▶ **PROVIDED RECORDS**
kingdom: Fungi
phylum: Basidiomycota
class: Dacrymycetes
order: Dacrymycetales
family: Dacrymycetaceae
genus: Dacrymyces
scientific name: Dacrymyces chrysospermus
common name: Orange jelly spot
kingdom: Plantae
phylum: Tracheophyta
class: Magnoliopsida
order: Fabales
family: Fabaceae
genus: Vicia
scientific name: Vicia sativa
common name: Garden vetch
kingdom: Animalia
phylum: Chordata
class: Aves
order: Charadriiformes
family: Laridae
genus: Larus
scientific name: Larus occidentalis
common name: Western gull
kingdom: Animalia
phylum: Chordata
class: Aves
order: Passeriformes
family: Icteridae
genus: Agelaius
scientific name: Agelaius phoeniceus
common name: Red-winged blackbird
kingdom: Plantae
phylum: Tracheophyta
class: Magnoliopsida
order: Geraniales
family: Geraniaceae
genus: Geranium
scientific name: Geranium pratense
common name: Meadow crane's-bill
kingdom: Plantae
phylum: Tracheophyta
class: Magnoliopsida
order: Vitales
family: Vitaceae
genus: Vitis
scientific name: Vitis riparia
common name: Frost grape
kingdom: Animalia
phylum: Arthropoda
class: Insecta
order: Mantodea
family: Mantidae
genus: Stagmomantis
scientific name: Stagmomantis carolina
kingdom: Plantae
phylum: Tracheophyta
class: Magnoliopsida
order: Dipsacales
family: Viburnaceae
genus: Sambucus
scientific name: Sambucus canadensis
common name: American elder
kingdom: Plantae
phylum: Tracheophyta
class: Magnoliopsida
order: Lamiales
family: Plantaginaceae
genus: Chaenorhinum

▶ **PROBLEM DESCRIPTION**
Select each line in the entries above that contains the word "common".

▶ **THE ANSWER**
common name: Orange jelly spot
common name: Garden vetch
common name: Western gull
common name: Red-winged blackbird
common name: Meadow crane's-bill
common name: Frost grape
common name: American elder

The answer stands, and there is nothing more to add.